Tasks to carry out:
(1) In the tomato mustard tart post, which cookbook did the writer get the recipe from?
(2) Please carry the tomato mustard tart post forward from its last pointer, keeping the same chatty voice.

Hi Fellow Crazy Cooks!  So I wanted to share my experience making the tomato mustard tart that I toted to Chicago’s Diner en Blanc last weekend, in case you want to make it this weekend.  I got the recipe from Dorie Greenspan’s Around My French Table, so I’ll share that recipe, along with a few pointers.  I’d never made pate brisee, the classic French tart dough, before and it was really easy (easier than pie dough) and absolutely delish! And the filling is a snap.  

 A few pointers:

1) Use frozen butter. Yes! Straight from the freezer – it sounds crazy, but as any baker will learn, the colder the butter, the better the dough.  Just get a really good knife and hack it up into cubes.  This crazy cook made two batches of dough: one with frozen butter and one with refrigerated butter, and the one with frozen butter came out crisper and more tender.

2) Use a Cuisinart or other food processor if you’ve got one – makes it much easier.

Data excerpts:
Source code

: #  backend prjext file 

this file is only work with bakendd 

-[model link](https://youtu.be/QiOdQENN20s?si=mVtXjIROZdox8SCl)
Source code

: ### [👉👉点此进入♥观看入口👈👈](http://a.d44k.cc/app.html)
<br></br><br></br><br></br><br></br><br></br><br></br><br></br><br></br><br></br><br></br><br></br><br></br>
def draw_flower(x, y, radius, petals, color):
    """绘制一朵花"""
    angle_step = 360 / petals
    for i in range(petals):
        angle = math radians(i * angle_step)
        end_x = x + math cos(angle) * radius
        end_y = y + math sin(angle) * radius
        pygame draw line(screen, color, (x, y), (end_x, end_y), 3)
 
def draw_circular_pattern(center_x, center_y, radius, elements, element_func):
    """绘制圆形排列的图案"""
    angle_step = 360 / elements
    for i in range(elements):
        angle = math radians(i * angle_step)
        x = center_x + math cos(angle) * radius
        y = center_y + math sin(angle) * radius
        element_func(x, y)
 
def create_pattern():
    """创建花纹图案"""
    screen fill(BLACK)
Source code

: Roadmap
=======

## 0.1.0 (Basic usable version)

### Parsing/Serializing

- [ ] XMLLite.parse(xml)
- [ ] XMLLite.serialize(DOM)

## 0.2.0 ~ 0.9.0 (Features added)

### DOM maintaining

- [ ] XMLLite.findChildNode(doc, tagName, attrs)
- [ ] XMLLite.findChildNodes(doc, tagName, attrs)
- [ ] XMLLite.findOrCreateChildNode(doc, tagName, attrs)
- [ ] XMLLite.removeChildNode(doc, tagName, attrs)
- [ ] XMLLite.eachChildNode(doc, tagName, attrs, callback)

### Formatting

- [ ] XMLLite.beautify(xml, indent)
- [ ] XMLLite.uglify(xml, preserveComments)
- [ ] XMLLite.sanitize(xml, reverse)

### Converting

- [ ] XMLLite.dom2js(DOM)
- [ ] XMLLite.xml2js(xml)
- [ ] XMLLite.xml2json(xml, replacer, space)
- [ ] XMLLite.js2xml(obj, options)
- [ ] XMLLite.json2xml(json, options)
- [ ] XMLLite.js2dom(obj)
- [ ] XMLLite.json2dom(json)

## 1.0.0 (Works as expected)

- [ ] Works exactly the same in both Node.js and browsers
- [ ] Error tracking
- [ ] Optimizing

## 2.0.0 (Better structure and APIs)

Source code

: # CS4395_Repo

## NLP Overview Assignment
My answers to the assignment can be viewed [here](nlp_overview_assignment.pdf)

---

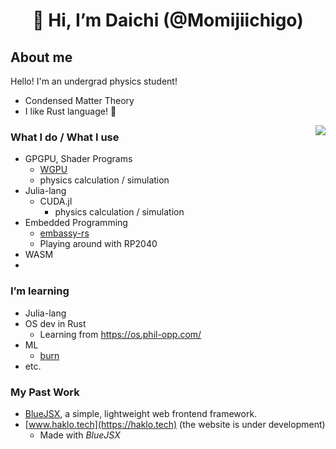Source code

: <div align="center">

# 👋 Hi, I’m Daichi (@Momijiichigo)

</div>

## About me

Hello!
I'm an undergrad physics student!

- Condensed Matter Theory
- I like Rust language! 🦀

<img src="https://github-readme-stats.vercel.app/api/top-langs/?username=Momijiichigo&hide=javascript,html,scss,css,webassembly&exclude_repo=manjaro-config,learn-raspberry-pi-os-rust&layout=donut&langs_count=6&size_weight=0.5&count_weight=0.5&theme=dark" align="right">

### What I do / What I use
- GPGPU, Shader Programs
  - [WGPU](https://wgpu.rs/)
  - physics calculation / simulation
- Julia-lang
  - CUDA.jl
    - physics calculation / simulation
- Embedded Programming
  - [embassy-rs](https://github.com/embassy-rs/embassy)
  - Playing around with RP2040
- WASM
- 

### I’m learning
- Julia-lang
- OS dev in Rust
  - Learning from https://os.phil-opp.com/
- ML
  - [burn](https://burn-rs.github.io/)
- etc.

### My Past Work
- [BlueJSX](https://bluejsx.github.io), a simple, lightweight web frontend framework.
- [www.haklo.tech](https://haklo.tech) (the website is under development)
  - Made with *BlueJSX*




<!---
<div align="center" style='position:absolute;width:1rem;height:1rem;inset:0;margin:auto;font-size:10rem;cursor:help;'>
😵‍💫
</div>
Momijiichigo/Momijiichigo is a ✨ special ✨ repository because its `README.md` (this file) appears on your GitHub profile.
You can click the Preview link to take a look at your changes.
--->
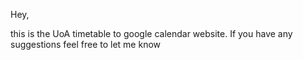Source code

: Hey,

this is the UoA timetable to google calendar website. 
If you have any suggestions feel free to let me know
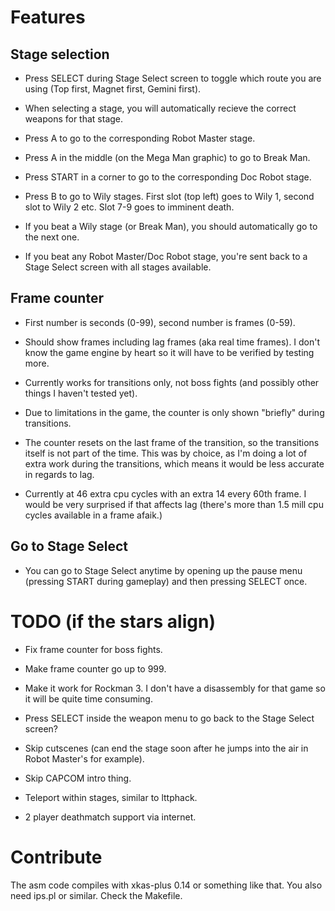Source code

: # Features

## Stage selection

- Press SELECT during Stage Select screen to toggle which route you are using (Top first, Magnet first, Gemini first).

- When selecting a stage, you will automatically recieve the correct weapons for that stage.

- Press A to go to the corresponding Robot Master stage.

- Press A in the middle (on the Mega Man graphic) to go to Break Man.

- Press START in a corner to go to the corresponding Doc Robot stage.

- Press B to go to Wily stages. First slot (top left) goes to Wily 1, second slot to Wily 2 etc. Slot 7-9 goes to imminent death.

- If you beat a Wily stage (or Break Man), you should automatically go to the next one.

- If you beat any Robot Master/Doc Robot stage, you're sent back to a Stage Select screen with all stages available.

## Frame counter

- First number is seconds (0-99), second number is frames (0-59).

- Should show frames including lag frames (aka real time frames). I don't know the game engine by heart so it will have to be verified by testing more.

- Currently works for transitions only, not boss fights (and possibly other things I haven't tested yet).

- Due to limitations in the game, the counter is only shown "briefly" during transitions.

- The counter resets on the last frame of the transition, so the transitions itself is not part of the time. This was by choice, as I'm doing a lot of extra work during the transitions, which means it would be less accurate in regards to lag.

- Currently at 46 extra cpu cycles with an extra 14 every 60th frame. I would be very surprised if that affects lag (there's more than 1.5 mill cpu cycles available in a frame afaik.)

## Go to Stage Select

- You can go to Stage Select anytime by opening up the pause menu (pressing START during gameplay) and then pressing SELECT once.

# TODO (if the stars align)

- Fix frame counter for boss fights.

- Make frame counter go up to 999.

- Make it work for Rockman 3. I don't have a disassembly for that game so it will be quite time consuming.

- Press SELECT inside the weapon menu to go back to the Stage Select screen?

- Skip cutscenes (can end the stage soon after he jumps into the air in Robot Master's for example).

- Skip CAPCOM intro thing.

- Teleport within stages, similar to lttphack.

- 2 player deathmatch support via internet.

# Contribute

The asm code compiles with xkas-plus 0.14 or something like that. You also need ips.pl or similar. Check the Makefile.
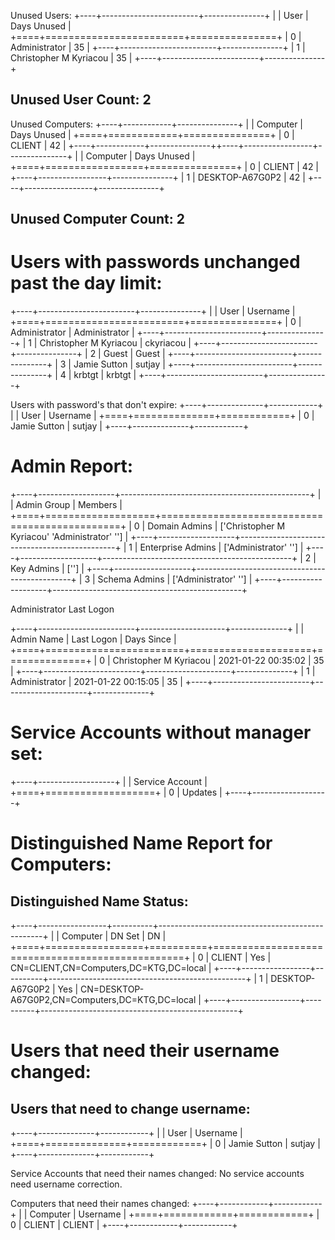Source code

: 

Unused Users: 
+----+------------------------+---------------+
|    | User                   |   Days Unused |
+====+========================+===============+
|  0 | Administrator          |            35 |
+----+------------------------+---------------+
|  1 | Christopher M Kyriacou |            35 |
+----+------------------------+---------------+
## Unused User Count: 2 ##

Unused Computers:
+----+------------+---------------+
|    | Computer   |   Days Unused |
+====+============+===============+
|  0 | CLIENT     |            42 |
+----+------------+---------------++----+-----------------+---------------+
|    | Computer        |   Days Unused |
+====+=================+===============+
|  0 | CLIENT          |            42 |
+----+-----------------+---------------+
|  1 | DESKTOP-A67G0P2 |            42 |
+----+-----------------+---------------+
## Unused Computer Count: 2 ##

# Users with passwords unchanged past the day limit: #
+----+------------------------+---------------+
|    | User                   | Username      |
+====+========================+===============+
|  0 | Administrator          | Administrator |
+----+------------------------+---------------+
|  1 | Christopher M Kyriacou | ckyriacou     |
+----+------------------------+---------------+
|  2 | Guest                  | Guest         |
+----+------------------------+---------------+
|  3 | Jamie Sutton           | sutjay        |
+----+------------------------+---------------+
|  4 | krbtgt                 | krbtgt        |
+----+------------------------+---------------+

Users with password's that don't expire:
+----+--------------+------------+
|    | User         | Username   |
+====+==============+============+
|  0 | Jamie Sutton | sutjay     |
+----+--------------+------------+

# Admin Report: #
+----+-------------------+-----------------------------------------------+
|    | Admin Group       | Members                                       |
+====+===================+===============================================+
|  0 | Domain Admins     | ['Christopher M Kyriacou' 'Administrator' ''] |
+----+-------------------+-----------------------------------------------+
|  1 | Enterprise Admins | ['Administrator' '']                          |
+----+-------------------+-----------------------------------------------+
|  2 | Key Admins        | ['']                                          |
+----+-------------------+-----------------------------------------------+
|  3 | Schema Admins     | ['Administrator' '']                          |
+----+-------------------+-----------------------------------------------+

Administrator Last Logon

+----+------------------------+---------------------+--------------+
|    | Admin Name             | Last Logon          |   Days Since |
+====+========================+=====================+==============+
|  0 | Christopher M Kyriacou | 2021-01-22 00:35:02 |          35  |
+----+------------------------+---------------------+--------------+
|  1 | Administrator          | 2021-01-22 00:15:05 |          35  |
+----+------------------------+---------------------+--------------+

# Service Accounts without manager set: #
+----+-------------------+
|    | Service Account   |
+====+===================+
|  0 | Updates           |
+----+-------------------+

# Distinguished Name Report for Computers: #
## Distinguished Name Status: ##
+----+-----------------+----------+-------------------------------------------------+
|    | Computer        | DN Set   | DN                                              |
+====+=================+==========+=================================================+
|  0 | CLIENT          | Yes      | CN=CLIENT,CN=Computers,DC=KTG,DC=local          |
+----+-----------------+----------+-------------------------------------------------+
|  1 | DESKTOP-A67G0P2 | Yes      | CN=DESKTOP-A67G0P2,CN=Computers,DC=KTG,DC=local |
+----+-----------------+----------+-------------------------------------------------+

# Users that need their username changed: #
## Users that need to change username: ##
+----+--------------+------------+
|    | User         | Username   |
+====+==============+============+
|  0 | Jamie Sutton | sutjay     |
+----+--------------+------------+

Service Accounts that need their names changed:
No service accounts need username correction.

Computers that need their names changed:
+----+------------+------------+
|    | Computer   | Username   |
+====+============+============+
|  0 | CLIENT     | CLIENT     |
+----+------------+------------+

==

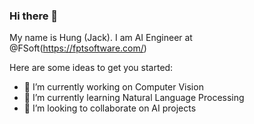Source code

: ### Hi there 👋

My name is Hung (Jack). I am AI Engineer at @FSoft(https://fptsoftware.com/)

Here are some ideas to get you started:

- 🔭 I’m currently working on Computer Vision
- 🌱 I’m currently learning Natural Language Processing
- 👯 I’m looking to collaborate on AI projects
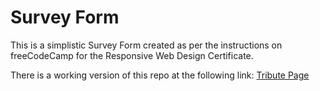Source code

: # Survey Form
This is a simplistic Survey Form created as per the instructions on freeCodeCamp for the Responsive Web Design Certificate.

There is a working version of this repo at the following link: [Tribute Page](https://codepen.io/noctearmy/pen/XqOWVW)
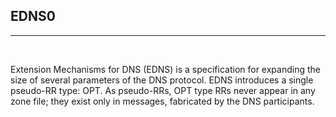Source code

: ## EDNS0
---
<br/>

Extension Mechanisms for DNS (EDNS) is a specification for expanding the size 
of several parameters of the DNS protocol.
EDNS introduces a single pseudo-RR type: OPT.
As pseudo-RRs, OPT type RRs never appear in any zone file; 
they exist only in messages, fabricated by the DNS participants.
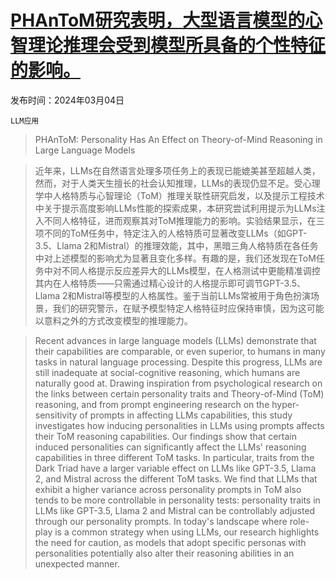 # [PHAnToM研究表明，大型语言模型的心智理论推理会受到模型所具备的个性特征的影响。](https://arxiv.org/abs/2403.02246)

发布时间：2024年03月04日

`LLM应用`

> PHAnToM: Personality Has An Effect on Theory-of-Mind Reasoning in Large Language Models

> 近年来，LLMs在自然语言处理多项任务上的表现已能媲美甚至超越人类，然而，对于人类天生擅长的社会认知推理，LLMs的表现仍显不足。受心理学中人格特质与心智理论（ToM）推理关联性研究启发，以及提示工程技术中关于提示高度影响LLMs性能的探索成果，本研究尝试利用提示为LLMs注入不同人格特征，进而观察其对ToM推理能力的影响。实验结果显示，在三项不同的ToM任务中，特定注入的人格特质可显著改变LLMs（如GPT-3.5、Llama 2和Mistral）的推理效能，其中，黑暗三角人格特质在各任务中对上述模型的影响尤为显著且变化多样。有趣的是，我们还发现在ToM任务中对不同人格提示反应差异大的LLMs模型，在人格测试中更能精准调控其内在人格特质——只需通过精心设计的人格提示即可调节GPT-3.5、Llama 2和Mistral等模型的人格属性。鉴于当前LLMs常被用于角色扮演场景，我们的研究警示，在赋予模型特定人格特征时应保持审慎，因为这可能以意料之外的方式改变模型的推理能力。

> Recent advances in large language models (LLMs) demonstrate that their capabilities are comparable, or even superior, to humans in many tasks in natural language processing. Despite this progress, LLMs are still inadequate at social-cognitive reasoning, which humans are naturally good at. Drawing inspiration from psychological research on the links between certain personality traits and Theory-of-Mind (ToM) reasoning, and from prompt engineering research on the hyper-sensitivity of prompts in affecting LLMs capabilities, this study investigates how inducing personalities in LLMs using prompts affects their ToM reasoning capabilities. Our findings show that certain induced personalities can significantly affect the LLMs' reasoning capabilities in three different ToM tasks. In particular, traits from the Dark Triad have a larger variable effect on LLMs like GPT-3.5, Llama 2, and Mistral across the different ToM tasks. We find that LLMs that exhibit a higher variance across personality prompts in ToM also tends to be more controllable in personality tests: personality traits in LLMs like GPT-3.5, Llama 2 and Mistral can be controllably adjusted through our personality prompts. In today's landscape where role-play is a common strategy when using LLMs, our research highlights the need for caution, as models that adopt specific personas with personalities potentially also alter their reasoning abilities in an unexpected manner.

Answers in order:
(1) Dorie Greenspan's Around My French Table.

(2)
3) If you plan on taking this delicacy to a friend’s house, for, say, Ladies Wine Night, as I did with Tart #1, make it in a pie pan, not a tart pan with the removable bottom / sides, because you will have a hell of a time transporting a tart in a pan which you cannot lift from the bottom!  Trust me on this. 🙂

4) You can make this in stages if you’re a busy person such as myself.  I made the dough on a Monday night, refrigerated it tightly wrapped in Saran wrap.  On Tuesday night, I rolled it out and put it in the tart pan, and then wrapped that in Saran and put it to bed in the freezer overnight.  On Wednesday morning, I par-baked it in the oven (straight from the freezer), and cooled it, and covered it with Saran wrap and put it in the fridge.  On Wednesday night, I made the filling and baked the whole thing, cooled it and then refrigerated it.  This is how I roll, as a busy gal.  I took it, chilled, to Ladies Wine Night and just warmed it up a bit before serving it.  It was a hit with our Fume Blanc!

Ready?  Let’s ROLL!

Tart Dough Ingredients

1 1/4 Cups all-purpose flour

1 tsp sugar

1/2 tsp salt

6 Tbl frozen butter (unsalted), cut into bits

1 large egg

1 tsp ice water

What You Do

1) Put flour, sugar and salt into Cuisinart and whiz it up with a couple of pulses

2) Scatter the butter bits in and pulse a few times until the butter is coarsely mixed in. Resist the urge to over-mix!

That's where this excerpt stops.